What needs to be done ▸
When you have gone through the records below, state only how many lines include the word "stress".

Information given ▸
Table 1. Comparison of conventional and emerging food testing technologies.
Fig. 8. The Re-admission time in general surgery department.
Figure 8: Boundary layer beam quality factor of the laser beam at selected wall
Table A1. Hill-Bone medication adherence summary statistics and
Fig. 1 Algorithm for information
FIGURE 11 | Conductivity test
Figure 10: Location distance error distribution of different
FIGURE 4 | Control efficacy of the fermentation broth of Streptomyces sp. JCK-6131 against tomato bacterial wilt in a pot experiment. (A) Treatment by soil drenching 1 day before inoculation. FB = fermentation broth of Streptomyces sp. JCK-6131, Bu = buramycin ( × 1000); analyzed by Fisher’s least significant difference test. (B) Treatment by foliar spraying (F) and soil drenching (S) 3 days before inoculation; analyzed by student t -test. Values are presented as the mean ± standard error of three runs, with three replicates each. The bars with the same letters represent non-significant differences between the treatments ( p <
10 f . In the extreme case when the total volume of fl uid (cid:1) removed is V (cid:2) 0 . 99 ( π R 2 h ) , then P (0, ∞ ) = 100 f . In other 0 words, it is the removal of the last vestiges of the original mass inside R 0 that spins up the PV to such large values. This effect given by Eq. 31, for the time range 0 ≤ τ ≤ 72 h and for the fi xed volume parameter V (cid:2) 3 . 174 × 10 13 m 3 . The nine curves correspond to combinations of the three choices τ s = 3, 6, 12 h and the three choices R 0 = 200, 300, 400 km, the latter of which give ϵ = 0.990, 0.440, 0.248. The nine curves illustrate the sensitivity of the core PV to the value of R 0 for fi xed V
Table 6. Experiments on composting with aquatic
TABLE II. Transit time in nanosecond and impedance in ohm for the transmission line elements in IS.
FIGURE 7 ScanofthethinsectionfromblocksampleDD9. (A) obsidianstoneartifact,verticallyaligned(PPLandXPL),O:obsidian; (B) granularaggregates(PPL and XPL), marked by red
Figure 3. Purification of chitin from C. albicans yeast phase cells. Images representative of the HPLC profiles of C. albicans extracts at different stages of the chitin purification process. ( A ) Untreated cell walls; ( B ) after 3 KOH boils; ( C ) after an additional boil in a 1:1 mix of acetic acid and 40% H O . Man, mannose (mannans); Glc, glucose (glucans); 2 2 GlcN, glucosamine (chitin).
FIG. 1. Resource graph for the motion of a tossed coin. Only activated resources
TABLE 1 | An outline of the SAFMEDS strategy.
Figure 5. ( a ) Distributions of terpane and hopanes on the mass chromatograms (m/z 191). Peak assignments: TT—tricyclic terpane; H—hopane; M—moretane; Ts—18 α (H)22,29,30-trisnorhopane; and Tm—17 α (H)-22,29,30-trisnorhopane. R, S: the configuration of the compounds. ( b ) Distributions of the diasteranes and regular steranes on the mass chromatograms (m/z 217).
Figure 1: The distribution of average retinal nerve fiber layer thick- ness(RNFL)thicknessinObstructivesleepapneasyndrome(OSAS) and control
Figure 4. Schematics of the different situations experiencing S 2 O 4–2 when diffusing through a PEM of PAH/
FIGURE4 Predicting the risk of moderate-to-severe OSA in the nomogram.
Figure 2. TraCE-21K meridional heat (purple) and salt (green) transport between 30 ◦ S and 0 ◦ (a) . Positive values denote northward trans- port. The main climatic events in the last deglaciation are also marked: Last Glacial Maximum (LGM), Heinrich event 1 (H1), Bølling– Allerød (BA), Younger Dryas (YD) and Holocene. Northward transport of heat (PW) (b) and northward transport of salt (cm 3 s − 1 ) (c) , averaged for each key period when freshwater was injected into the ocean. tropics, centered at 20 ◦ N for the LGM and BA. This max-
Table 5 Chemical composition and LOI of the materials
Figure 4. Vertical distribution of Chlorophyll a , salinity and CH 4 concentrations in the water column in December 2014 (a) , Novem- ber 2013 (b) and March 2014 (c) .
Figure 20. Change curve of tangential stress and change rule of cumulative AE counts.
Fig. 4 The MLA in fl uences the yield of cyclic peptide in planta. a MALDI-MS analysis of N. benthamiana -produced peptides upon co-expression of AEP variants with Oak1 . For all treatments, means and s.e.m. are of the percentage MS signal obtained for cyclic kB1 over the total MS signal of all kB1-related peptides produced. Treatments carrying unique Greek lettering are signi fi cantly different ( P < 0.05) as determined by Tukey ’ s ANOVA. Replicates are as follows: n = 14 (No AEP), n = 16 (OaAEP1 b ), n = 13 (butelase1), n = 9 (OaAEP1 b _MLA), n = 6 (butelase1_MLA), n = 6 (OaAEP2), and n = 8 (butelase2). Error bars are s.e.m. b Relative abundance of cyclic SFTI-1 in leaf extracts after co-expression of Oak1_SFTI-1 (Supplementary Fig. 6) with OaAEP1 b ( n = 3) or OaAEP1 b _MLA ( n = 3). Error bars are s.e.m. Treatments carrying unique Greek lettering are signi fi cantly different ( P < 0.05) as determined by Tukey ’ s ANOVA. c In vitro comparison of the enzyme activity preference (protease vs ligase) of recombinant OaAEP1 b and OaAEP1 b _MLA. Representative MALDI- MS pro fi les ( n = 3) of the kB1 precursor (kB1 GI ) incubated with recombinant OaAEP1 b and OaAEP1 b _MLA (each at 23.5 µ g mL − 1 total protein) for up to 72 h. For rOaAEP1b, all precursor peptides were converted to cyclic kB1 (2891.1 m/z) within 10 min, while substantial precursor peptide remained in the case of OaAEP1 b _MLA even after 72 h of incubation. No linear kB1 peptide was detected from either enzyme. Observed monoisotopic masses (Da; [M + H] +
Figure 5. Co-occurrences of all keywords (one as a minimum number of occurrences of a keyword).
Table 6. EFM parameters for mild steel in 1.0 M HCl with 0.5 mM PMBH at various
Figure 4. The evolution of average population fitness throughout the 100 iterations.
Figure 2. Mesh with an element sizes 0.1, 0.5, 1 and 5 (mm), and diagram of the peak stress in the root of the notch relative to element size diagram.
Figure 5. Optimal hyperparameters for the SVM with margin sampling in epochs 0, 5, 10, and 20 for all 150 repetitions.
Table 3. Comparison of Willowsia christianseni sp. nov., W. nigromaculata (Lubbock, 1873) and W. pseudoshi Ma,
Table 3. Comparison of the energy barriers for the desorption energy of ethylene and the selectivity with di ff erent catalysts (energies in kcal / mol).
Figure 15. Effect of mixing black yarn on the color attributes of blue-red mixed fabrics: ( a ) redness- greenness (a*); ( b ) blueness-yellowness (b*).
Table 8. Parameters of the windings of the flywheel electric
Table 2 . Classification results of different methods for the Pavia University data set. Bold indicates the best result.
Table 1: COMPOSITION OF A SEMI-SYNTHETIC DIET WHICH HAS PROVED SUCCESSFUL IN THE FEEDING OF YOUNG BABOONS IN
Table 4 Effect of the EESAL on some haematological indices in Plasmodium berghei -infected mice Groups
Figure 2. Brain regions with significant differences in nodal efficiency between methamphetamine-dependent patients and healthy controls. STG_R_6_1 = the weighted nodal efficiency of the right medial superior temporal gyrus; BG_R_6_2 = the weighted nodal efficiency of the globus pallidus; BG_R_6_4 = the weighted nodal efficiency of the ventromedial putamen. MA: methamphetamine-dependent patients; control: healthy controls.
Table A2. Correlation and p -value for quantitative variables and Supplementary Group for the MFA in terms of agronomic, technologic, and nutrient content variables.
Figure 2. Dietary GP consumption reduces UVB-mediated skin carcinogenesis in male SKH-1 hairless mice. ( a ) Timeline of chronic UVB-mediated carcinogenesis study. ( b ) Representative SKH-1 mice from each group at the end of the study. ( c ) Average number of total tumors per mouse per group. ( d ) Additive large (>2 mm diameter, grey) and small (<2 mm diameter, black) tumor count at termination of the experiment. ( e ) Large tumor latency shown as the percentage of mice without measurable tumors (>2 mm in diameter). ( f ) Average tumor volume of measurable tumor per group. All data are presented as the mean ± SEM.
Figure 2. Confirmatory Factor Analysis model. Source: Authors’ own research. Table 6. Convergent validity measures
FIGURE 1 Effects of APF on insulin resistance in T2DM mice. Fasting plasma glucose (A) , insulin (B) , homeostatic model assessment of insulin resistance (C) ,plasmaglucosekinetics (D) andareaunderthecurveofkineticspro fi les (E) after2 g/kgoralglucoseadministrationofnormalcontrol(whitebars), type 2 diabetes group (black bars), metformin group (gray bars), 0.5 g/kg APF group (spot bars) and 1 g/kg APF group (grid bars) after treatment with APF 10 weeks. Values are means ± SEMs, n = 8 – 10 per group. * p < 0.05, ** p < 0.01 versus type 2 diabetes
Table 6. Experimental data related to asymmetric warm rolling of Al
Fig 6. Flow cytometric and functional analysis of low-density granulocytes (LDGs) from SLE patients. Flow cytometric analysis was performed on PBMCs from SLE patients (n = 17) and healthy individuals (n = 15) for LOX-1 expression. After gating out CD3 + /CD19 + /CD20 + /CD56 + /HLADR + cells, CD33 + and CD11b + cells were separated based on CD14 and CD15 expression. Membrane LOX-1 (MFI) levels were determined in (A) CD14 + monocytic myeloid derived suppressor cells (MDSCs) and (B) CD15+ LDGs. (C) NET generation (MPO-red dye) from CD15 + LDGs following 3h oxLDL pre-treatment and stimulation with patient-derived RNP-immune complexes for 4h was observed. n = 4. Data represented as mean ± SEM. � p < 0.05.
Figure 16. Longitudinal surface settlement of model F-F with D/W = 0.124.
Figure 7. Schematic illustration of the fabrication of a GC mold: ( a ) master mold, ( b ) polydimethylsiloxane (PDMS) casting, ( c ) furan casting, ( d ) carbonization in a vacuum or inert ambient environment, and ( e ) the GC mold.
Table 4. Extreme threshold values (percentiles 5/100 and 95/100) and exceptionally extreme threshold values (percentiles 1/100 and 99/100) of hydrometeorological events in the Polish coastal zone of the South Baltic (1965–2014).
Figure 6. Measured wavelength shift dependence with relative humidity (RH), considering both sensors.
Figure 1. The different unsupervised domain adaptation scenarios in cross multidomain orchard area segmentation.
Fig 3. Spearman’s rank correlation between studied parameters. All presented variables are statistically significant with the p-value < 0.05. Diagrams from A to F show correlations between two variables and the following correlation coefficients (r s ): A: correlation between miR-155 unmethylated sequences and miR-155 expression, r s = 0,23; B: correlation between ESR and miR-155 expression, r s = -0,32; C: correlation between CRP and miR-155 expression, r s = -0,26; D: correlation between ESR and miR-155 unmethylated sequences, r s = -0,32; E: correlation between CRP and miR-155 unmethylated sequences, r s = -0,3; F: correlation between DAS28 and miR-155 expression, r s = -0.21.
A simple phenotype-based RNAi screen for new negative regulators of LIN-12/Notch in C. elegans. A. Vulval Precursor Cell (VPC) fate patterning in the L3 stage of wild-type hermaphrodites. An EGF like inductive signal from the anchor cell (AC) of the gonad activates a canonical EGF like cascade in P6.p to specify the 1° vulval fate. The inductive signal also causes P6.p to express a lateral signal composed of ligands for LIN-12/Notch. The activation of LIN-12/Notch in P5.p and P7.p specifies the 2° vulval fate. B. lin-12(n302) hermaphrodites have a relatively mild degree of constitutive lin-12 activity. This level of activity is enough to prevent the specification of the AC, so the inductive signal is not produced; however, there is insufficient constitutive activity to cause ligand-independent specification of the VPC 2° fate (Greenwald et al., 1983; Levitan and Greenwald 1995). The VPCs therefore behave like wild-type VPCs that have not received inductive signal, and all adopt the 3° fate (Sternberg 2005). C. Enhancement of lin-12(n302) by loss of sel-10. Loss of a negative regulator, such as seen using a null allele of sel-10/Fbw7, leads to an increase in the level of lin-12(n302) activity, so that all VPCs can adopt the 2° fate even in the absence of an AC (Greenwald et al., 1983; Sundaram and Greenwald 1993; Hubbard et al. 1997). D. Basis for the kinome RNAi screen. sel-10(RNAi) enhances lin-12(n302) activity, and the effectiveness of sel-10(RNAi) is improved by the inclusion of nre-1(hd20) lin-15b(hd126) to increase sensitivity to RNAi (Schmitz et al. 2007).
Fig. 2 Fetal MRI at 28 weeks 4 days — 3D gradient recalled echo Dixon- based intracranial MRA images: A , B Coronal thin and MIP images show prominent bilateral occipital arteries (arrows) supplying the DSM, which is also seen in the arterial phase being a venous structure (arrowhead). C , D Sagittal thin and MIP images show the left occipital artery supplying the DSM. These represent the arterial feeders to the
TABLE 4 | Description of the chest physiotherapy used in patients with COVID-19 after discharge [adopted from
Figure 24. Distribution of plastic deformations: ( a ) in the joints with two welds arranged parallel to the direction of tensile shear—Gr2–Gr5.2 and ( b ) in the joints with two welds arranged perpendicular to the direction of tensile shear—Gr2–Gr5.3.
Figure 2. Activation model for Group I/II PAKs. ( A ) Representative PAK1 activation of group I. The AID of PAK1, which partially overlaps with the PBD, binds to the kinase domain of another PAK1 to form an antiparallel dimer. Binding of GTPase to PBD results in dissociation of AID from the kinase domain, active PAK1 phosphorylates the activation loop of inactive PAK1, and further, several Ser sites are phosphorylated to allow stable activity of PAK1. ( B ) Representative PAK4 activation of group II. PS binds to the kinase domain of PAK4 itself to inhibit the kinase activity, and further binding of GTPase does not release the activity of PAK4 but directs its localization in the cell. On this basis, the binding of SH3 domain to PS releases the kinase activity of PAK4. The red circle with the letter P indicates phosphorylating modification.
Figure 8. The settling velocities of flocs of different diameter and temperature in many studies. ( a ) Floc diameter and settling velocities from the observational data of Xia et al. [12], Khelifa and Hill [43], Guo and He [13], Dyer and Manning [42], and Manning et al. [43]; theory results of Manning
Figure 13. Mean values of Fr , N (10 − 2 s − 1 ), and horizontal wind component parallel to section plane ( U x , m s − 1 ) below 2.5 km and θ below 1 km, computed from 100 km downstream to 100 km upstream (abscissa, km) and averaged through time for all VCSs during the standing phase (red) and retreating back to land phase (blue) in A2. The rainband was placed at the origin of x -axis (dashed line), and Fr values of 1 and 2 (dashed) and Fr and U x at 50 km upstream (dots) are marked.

Task result ▸
2